• _TEXT SHOWN_
----------------------------------------

# Beretta 92A1 problem - hammer not locking back???



## Seb7701 (Mar 12, 2017)

Hi all - new to the forum but very much hoping for some Beretta wisdom to solve a hiccup in my fairly new 92A1!

The gun has now fired approx. 600 rounds, but is still on occasion failing to lock the hammer back during firing, meaning that it will cycle flawlessly, but will randomly fail to lock the hammer back, thus calling for double action trigger pulls midway through shooting. Truly starting to be a pain!! 

I had originally thought it to be just in need of running in, but now around 600-700 rounds into it's life, I wouldn't have expected this kind of issue. It has had a trigger job, so not sure if there was chance of damaging something then or not?

Anyhow, would love to hear any info that might shed some light on things!!

Cheers,
Seb


----------



## desertman (Aug 29, 2013)

Seb7701 said:


> Hi all - new to the forum but very much hoping for some Beretta wisdom to solve a hiccup in my fairly new 92A1!
> 
> The gun has now fired approx. 600 rounds, but is still on occasion failing to lock the hammer back during firing, meaning that it will cycle flawlessly, but will randomly fail to lock the hammer back, thus calling for double action trigger pulls midway through shooting. Truly starting to be a pain!!
> 
> ...


The sear or the sear notch on the hammer was probably damaged when someone performed a "trigger job". *You should not use that gun until it's fixed*, it's an accident waiting to happen.


----------



## pblanc (Mar 3, 2015)

Check to make sure the trigger bar spring is in the correct position.


----------



## AZdave (Oct 23, 2015)

What ammo are you using?

If generic reloads this could be ammo.
If factory made then less likely.


----------



## Seb7701 (Mar 12, 2017)

Thanks guys - I am suspect on the trigger job a little, although it was an experienced gunsmith. Unfortunately there weren't any Wilson combat 'tune kits' in stock otherwise it probably would have been a better option I imagine?
What parts would need to be replaced to put it back to stock?

----------------------------------------

• _EXCERPTED RECORDS_
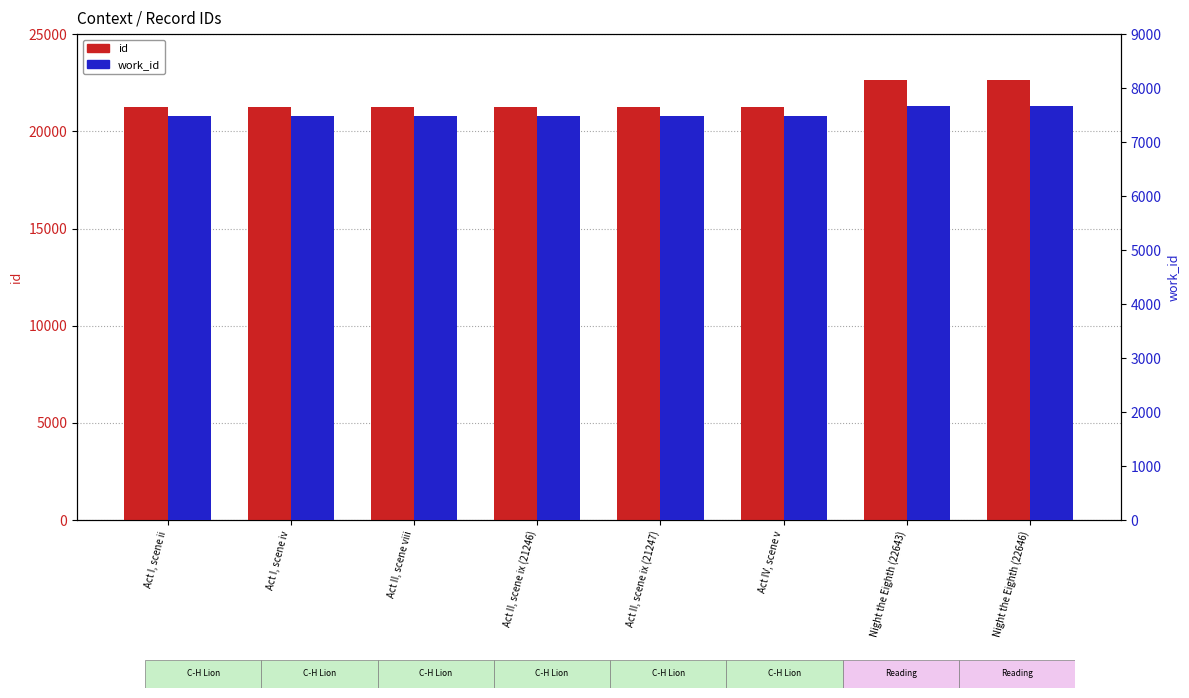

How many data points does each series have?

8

----------------------------------------

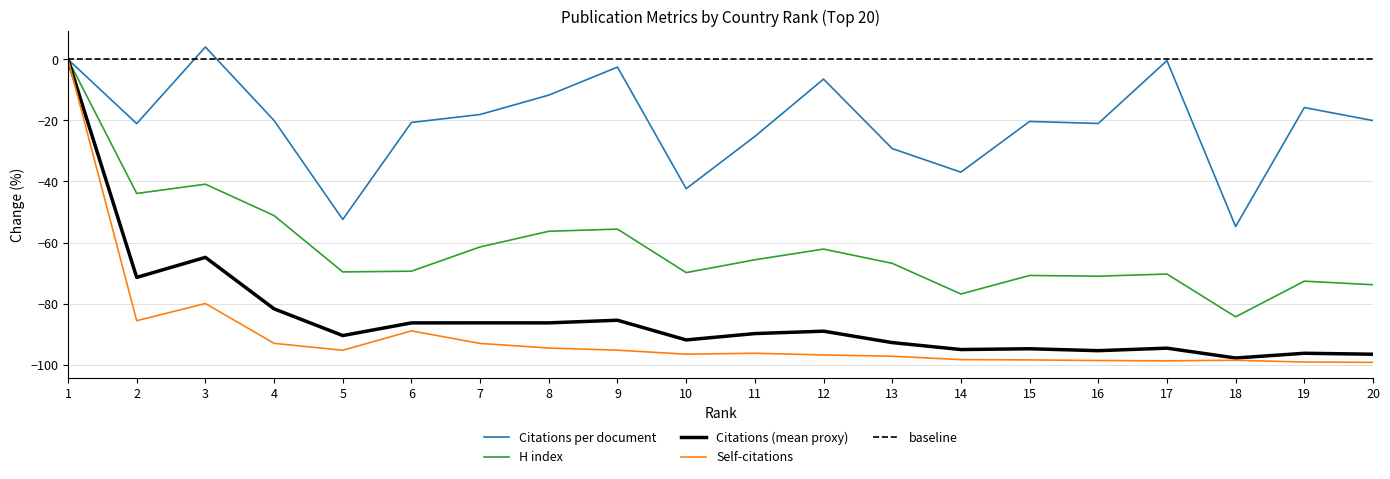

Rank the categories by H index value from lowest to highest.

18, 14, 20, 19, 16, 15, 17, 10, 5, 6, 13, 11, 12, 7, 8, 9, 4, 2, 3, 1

----------------------------------------

• _ASSIGNMENT 1_
In the Beretta 92A1 forum thread, what does pblanc say to check?
• _ASSIGNMENT 2_
Can you repeat the part of the Beretta 92A1 thread that starts at the words "# Beretta 92A1" and ends after "then or not?"?

• _WORKED SOLUTION 1_
Whether the trigger bar spring is in the correct position.

• _WORKED SOLUTION 2_
# Beretta 92A1 problem - hammer not locking back???



## Seb7701 (Mar 12, 2017)

Hi all - new to the forum but very much hoping for some Beretta wisdom to solve a hiccup in my fairly new 92A1!

The gun has now fired approx. 600 rounds, but is still on occasion failing to lock the hammer back during firing, meaning that it will cycle flawlessly, but will randomly fail to lock the hammer back, thus calling for double action trigger pulls midway through shooting. Truly starting to be a pain!! 

I had originally thought it to be just in need of running in, but now around 600-700 rounds into it's life, I wouldn't have expected this kind of issue. It has had a trigger job, so not sure if there was chance of damaging something then or not?